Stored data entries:

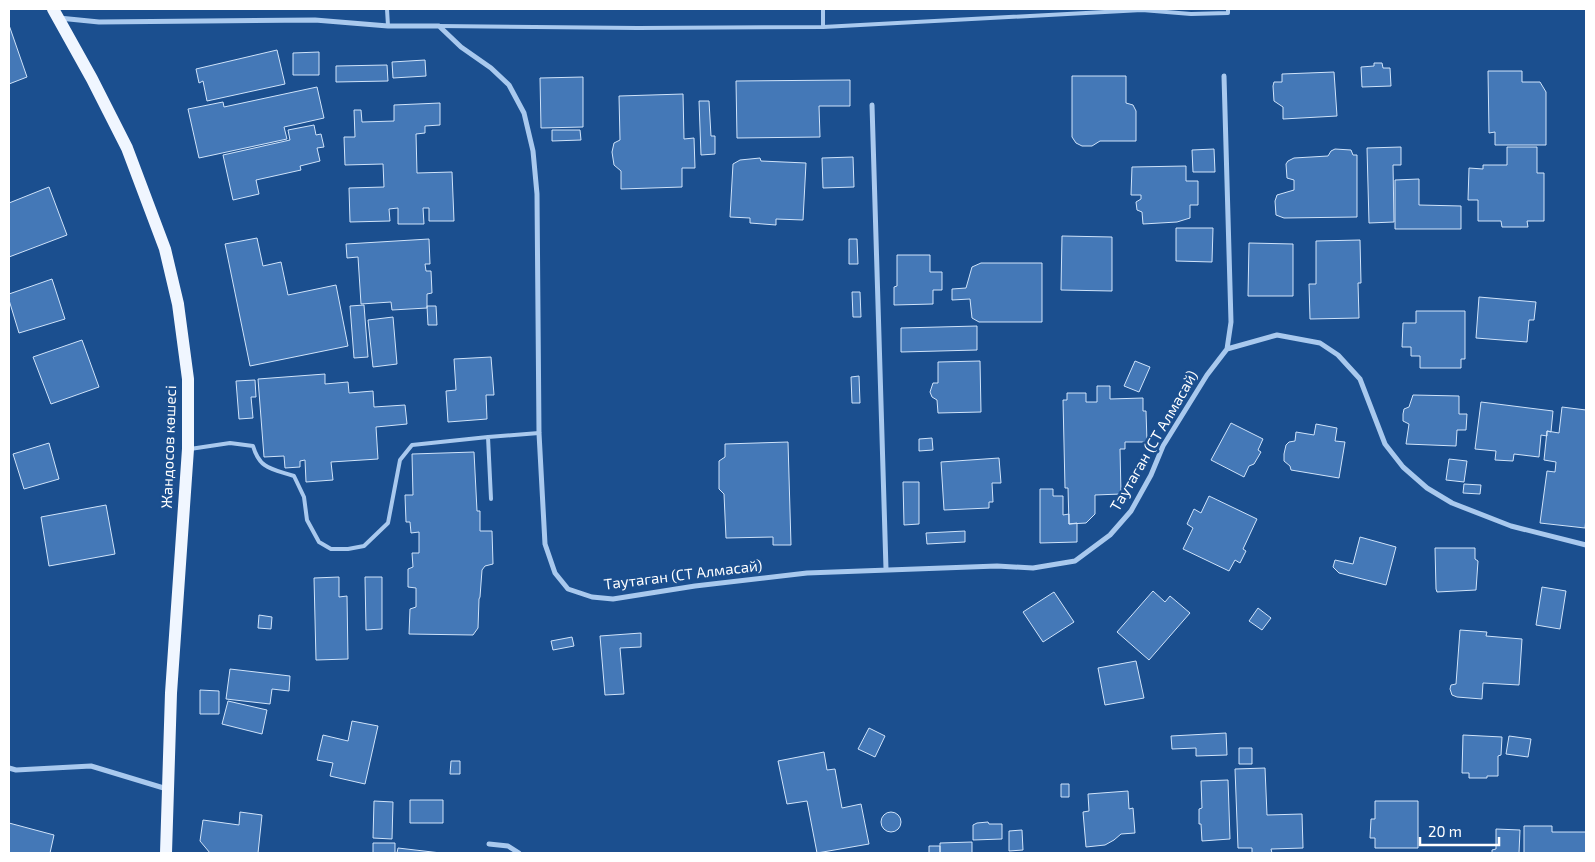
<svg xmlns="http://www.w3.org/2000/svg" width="1595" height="862" font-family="'Exo 2',sans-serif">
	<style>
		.building { fill: #4478b7; stroke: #cfe3fa }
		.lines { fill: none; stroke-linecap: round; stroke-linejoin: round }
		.lane { stroke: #a9c9ee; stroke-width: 4 }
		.street { stroke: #a9c9ee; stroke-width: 5 }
		.primary { stroke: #f0f6ff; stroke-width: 12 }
		.labels { text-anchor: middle; stroke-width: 5; stroke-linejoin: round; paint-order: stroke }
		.street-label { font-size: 15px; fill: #fff; stroke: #1b4f8f }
	</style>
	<rect width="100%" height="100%" fill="#1b4f8f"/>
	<!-- building -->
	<path class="building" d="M9,25L27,77L9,84Z
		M277,50L285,84L207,101L203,81L199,83L196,69Z
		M319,52V75H293V53Z
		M425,60L426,76L393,78L392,62Z
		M1374,63H1382L1383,68H1390L1391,86L1362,87L1361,67L1374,66Z
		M387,65L388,81L336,82V66Z
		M1488,71H1522V82H1540L1546,92V145H1495V132L1489,133Z
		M1334,72L1337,116L1283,119V107L1274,101L1273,86L1274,82H1282V74Z
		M1072,76H1126V103L1133,105L1136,111V141H1100L1092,146H1082L1076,143L1072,137Z
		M583,77V127L541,128L540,78Z
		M850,80V106H819L820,137L737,138L736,81Z
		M317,87L324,118L284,127L287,139L199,158L188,109L223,102L224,107Z
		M683,94L684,139L694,138L695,168H682V187L621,189V171L614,165L612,152L614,143L620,140L619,96Z
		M699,101H709L711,136H715V154L701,155Z
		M440,103V125L425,126V133L416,134L417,173L452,172L454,221H429V208H423L424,224H398V208L389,209L390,221L350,222L349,188L384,187L383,164L345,165L344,137H355L354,110H361L362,122L394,121V105Z
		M314,125L316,135L321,134L324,147L317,148L320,161L300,166L301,170L256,180L259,194L233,200L223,155L290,140L288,130Z
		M552,130H580L581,140L552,141Z
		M1401,147V165H1393L1394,222L1369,223L1367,148Z
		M1507,147H1537V173H1544V221H1527L1528,227H1502L1501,221H1478V200H1468L1469,168L1483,169V165H1507Z
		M1214,149L1215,172H1193L1192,150Z
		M1335,149L1351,150L1353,155H1357V217L1284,218L1276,215L1275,201L1277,195L1294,190V180L1287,178L1286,164L1288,161L1294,158L1328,156L1331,151Z
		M853,157L854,187L823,188L822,158Z
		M760,158L761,161L806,163L803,220L776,219V225L750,223V218L730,217L733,164L740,160Z
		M1186,166V181H1198V205H1190V218L1177,222L1143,224L1142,212L1137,210L1136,202L1141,199V195H1131L1132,167Z
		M1419,179V205L1461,206V229H1395V180Z
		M49,187L67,235L9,257V203Z
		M1176,228H1213L1212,262L1176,261Z
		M1062,236L1112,237V291L1061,290Z
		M257,238L263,266L281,262L288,295L336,285L348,346L250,366L225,244Z
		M429,239L430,264H425L426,271H431L432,293L427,294V308L392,310L391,302L361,304L358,257L347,258L346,244Z
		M849,239H857L858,264H849Z
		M1360,240L1361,283H1358L1359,318L1310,319L1309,284H1316V241Z
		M1249,243L1293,244V296H1248Z
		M897,255H930V272H942V290H933V304L894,305V287L897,286Z
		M981,263H1042V322H979L972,318L970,299L952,300V289L966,288L972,267Z
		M52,279L65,319L19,333L9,300V294Z
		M852,292H860L861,317H853Z
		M1479,297L1536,302L1534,320H1529L1527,342L1476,338Z
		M364,305L368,357L354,358L350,306Z
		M427,306H436L437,325H428Z
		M1416,311H1465V359H1461V368H1420V356H1411V347H1402L1403,323H1416Z
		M393,317L397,364L373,367L368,320Z
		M977,326V350L901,352V328Z
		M82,340L99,387L51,404L33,357Z
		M491,357L494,395H486L487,419L448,422L446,391L456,390L454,359Z
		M980,361L981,412L938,413L937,400L932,397L930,392L933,383H938V362Z
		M1135,361L1150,367L1139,392L1124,386Z
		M325,374V384L348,382L349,393L373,391L374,407L405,405L407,424L376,427L378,459L331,462L333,480L306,482L305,460L300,461V467L285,468L284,456L264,457L258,379Z
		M859,376L860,403H852L851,377Z
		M255,380L256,397H251L253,418L239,419L236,381Z
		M1097,386H1110V399L1143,398V411H1146L1147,442H1125V449H1120L1121,494L1095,495V514L1086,523L1069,524L1068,488H1065L1063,400H1067V393H1086V402H1097Z
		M1413,395L1459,396V414H1467L1466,430H1457L1456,446L1406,444L1409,424L1403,421V414L1404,409L1409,407Z
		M1481,402L1553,411L1551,432L1547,431V436L1541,435L1539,457L1514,454L1513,461L1495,460L1496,451L1475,449Z
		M1562,407L1586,410V517L1585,528L1540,523L1547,471L1555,472L1556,462L1544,460L1547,431L1559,433Z
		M1231,423L1263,439L1258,450L1261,452L1254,464L1249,466L1244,477L1211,460Z
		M1316,424L1337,428L1335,441L1345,442L1339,478L1291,470L1290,466L1284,461V454L1286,445L1289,442L1295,441L1296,432L1314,435Z
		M932,438L933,450L919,451V439Z
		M788,442L791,545H773V537L726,538L724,494L719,489V461L725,457V444Z
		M49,443L59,479L24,489L13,454Z
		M474,452L477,511H480V531H492L493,564L485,566L482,570L480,597L479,599L478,628L473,635L409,634L410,609L416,607V588L408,587V569L413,567L412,553H419V532L411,533L410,522H406L405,495H413L412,454Z
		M999,458L1001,483H992L993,502H989V508L944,510L941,462Z
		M1449,459L1467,461L1464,482L1446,480Z
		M903,482H919V524L904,525Z
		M1464,484L1481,485L1480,494L1463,493Z
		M1040,489H1053V496H1063V515L1069,514V524L1077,523V542L1040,543Z
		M1209,496L1257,519L1243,549L1246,551L1240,563L1235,560L1229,571L1183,549L1193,528L1187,524L1194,509L1201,513Z
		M106,505L115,554L49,566L41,517Z
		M965,531V542L927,544L926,533Z
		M1360,537L1396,547L1386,585L1339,573L1333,567L1335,560L1353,564Z
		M1435,548H1475V559L1478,561L1476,590L1437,592L1436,589Z
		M339,577V597L347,596L348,659L316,660L314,578Z
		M365,577H382V629L366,630Z
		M1542,587L1566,591L1560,629L1536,625Z
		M1153,591L1165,602L1170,596L1190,613L1149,660L1117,632Z
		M1054,592L1074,622L1043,642L1023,612Z
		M1258,608L1271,618L1262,630L1249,621Z
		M259,615L272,617L271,629L258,628Z
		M1460,630L1487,632L1486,636L1522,639L1519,685L1483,683L1482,699L1457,697L1452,695L1450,689L1451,685L1456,684Z
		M641,633V647L620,648L624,694L605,695L600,636Z
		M572,637L574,646L553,650L551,641Z
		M1136,661L1144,698L1105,705L1098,668Z
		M230,669L290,676L289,691L272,689L270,704L226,699Z
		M200,690L219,691V714H200Z
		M228,701L267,710L262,734L222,724Z
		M352,721L378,726L365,784L330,776L333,763L317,760L323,735L348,741Z
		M869,728L885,736L875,757L858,749Z
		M1226,733L1227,755L1196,756V748L1172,749L1171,736Z
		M1463,735L1502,737L1501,755L1498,756V776H1487V778H1469V773H1462Z
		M1509,736L1531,739L1528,757L1506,754Z
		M1239,748H1252V764H1239Z
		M824,752L827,770L835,769L842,808L861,804L869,844L817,853L807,801L787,804L778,761Z
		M451,761H460V774H450Z
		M1265,768L1267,815L1302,814L1303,848L1271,849L1272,853H1252V848H1238L1235,769Z
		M1228,780L1230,839L1202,841L1201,824H1199V809L1202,808L1201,781Z
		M1061,784H1069V797H1061Z
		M1128,791L1129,809L1133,808L1135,833L1121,834L1114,840L1105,845L1086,847L1083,812L1089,811L1088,794Z
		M410,800H443V823H410Z
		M374,801L393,802L392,839L373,838Z
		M1375,801H1418V848H1375V838H1370L1371,819H1375Z
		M240,812L262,815L258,853H210L200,841L203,820L239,825Z
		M881 822a10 10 0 1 1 20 0a10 10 0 1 1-20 0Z
		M988,822L989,824H1002V839L973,840V825L977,823Z
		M9,823L54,835L50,853H9Z
		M1524,826H1552V832H1586V853H1524Z
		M1496,829L1520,830L1519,853H1492V850L1496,849Z
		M1022,830L1023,850L1009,851V831Z
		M972,842V853H940V843Z
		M373,843H395V853H373Z
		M929,846H940V853H929Z
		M398,848L441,853H397Z"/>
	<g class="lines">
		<!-- lane -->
		<path class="lane" d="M387,9L388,26
			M823,9V27L1142,10L1191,14L1228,13V9
			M439,26L638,28L823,27
			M488,437L539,433
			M190,449L230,443L253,446C260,470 273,469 294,476L304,497L307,520L319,542L331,549H348L364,546L388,523L400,460L412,445L488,437L491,499"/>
		<!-- street -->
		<path class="street" d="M59,18L99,22L315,20L388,26H439L461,47L491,68L509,85L524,113L533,151L537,194L539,433L545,544L555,573L568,589L592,597L613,599L695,586L807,573L997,566L1033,568L1075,561L1110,535L1131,511L1151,475L1163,446L1207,375L1227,349L1277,335L1320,343L1338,355L1360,379L1385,444L1403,467L1427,488L1452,503L1511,526L1586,545
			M1224,76L1231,322L1227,349
			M872,105L886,569
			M9,768L16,770L91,766L167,789
			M489,844L508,846L519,853"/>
		<!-- primary -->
		<path class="primary" d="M53,9L92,79L127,148L165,249L178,304L188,379V449L171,693L166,853"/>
	</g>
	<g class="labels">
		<!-- street labels -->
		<g class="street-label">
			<text transform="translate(1154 441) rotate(-60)" y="5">Таутаган (СТ Алмасай)</text>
			<text transform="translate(169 447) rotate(-88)" y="5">Жандосов көшесі</text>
			<text transform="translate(683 575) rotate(-7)" y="5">Таутаган (СТ Алмасай)</text>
		</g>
	</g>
	<!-- border -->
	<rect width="1595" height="862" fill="none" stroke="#ffffff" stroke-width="20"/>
	<!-- scale -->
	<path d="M1420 837v8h79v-8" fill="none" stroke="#ffffff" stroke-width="2.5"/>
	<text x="1428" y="837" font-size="15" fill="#ffffff" stroke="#1b4f8f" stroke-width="4" paint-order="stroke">20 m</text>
</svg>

▶ _TASK REQUIREMENTS_
Using the data above, show each line where "lines" occurs.

▶ _RESULT_
		.lines { fill: none; stroke-linecap: round; stroke-linejoin: round }
	<g class="lines">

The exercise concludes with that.